Let $R$ be a commutative ring with characteristic $0$, namely it contains the field of rational numbers. Higher Algebra Proposition 7.1.4.10 tells that the category of commutative $R$-dg-algebras $\mathrm{CAlg^{dg}}(R)$ has a model structure induced from the projective model structure on chain complexes $\mathrm{Ch}(R)$, where weak equivalences are quasi-isomorphisms and fibrations are surjections (so, a morphism of commutative dg-algebras is a fibration or a weak equivalence if its underlying morphism of chain complexes is such).

In the proof of the following Proposition 7.1.4.11, an unproved claim (a condition in 4.5.4.7) is implicitly used, namely:

The forgetful functor $\mathrm{CAlg^{dg}}(R) \to \mathrm{Ch}(R)$ preserves fibrant-cofibrant objects.
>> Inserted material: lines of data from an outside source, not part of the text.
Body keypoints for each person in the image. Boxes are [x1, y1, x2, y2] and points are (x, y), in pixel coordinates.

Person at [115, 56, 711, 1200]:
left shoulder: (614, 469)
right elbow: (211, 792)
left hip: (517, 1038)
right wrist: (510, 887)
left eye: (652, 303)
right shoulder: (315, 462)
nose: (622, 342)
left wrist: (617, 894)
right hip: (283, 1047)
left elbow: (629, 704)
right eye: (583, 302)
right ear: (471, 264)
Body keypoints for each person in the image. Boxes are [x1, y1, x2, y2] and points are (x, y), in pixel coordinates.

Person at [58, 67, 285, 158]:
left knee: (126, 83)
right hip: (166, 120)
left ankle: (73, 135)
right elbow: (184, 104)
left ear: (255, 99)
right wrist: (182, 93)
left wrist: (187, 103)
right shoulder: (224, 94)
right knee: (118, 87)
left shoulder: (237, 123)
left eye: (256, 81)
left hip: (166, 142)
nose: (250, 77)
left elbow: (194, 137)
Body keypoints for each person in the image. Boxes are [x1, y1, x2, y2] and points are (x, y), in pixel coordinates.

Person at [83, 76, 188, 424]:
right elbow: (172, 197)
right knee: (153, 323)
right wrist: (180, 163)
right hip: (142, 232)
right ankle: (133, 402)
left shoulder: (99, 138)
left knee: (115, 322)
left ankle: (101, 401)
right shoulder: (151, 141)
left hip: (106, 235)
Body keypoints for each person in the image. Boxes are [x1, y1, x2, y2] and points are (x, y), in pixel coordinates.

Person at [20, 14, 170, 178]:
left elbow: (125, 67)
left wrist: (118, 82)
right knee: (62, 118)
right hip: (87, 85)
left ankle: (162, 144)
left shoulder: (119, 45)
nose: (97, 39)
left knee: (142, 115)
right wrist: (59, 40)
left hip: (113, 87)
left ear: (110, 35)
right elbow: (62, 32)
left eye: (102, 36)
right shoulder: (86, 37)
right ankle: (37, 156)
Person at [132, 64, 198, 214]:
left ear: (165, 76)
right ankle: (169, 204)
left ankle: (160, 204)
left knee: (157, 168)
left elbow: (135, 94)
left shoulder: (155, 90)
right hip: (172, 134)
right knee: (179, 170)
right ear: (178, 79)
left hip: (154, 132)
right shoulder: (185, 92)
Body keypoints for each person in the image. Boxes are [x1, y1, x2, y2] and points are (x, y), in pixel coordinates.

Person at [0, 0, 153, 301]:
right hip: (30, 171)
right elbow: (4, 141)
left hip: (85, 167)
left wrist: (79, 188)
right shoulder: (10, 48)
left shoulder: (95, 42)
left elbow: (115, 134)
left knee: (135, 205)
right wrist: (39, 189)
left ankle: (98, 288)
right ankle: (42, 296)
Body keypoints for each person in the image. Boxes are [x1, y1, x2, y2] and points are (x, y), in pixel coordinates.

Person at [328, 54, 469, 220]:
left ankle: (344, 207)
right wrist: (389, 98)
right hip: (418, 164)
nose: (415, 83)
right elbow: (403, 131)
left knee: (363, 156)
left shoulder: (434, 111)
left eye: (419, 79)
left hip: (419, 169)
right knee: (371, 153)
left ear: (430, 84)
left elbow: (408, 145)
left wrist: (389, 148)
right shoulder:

Now, every object is fibrant with respect to the considered model structures, so this claim boils down to check that if $A$ is a cofibrant object in $\mathrm{CAlg^{dg}}(R)$, then its underlying chain complex is cofibrant with respect to the projective model structure on $\mathrm{Ch}(R)$.

How can I prove this? If $R$ were a field then it would be very easy, because every chain complex over a field is cofibrant. I feel that I should somehow use that $R$ has characteristic $0$ (it contains $\mathbb Q$), but can't precisely figure out how.